Lord of the Flies bears a close resemblance to Joseph Conrad’s Heart of Darkness (1902); each involves a journey by representatives of one of the supposedly most civilized nations of the world into a darkness that lies at the very core of the human self. The irony in Lord of the Flies is even more pointed, however, in that Golding’s entire cast of characters consists of children—traditional symbols of innocence (“trailing clouds of glory” from their heavenly home, William Wordsworth claims). That they are British public schoolboys only adds to the irony in that perhaps the chief goal of the British public school is to instill in its charges a sense of honor and civil behavior.

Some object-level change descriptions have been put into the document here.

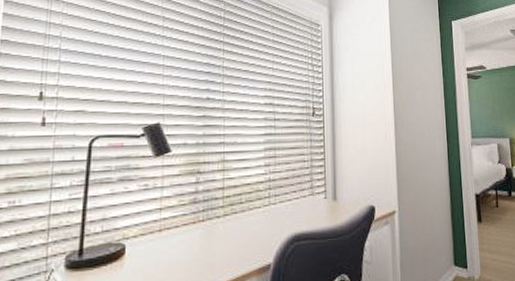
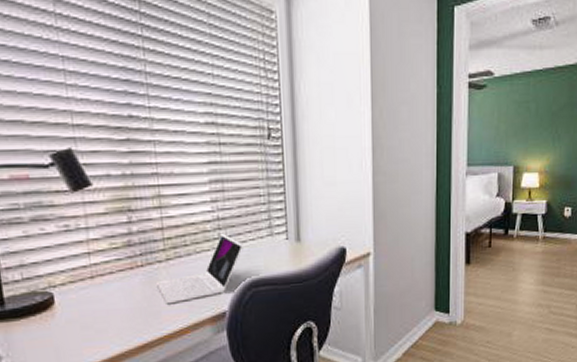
laptop: none [212,192,289,257] -> present [155,232,243,305]

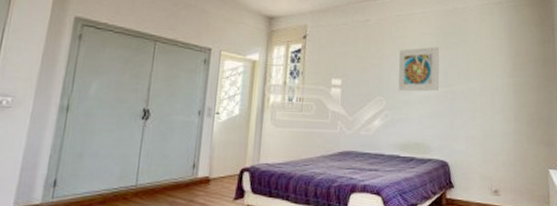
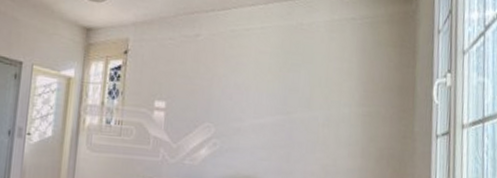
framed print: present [397,46,440,92] -> none [228,67,279,119]

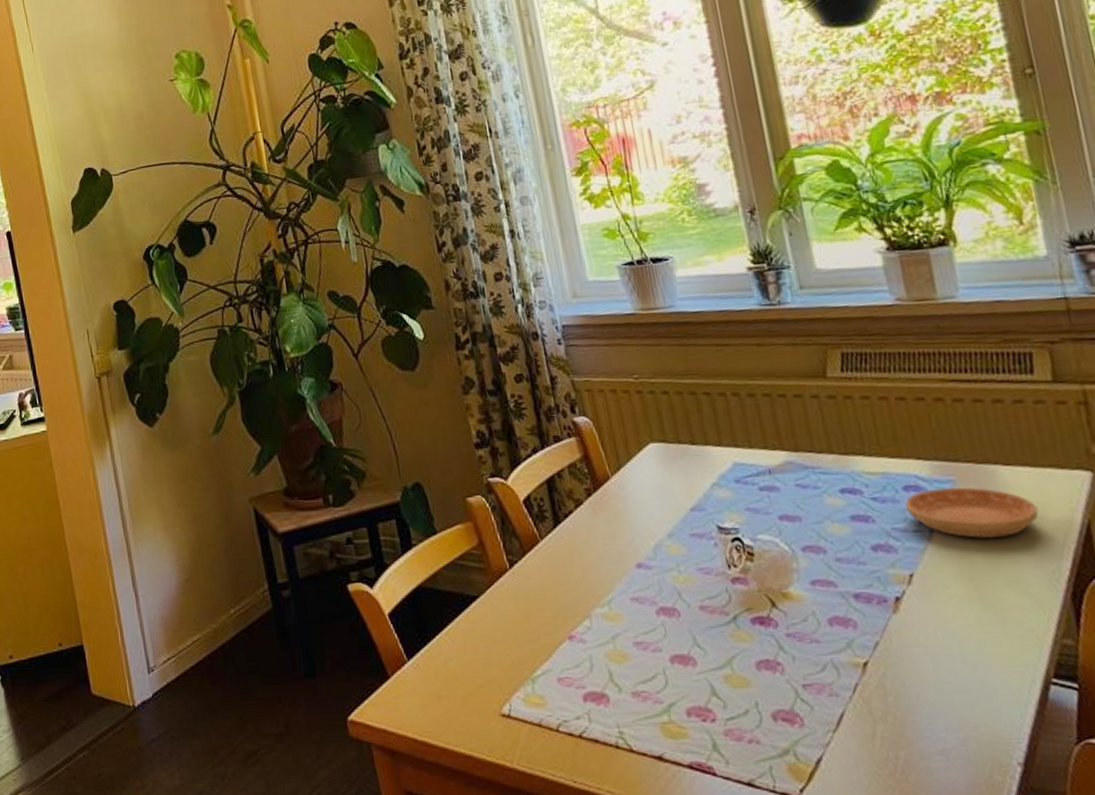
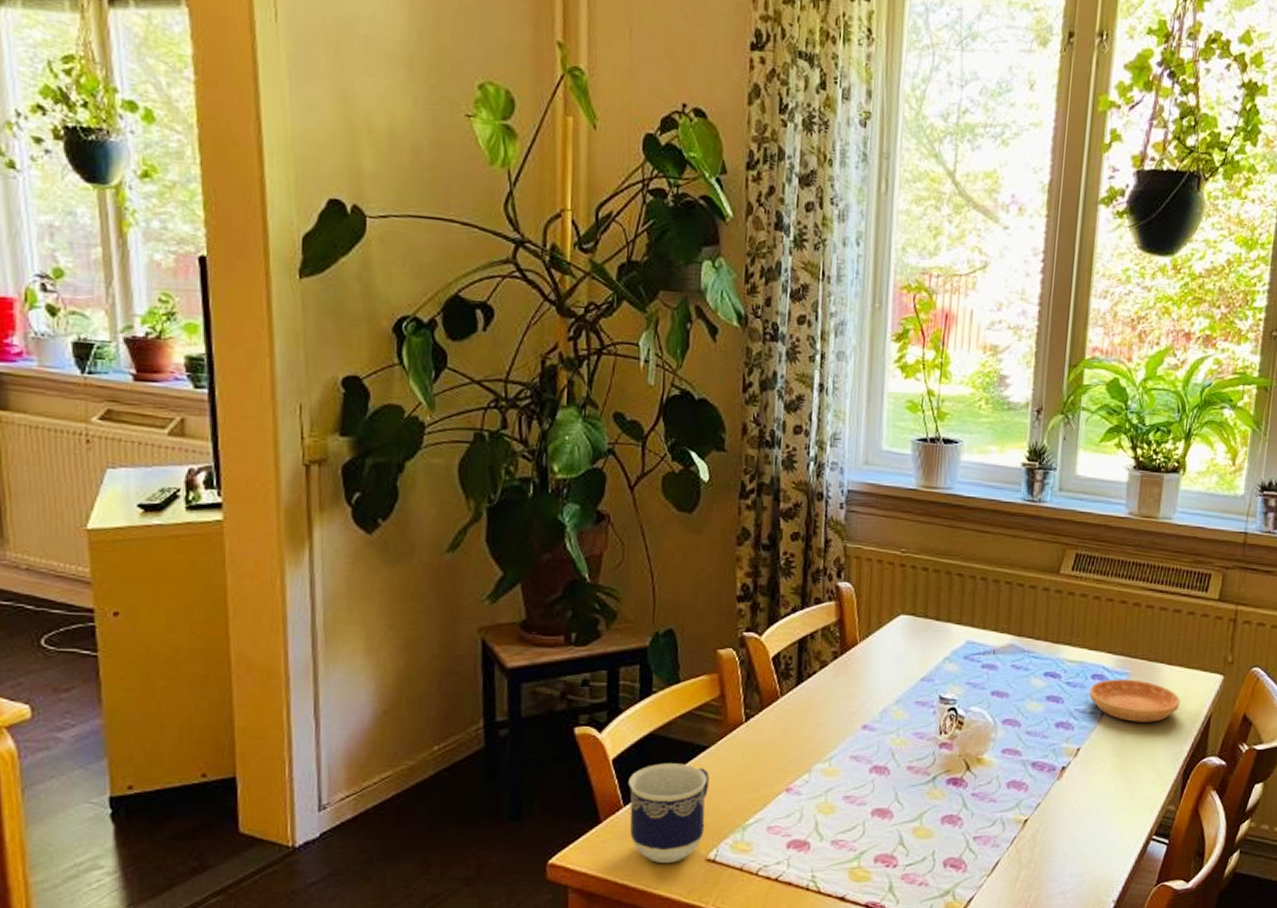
cup: none [407,614,493,719] -> present [628,763,709,863]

Indeed, the boys’ first impulse is toward order: Jack Merridew, later to become the most barbarous of them all, enters the novel marching his choir members along in two parallel lines.
Golding’s story unfolds amid a dense web of symbols, including the conch shell, which represents the fragile hold of rule and order and which is finally smashed to bits when Piggy is killed. Piggy’s spectacles, too, symbolize the weakness of intellect and (as a tool for making fire) the loss to humanity when intellect is quashed by superstition and irrationality. The beast, the parachutist, the fire, the killing of the sow—all assume symbolic significance in the novel, justifying the label of allegory that is often applied to this work.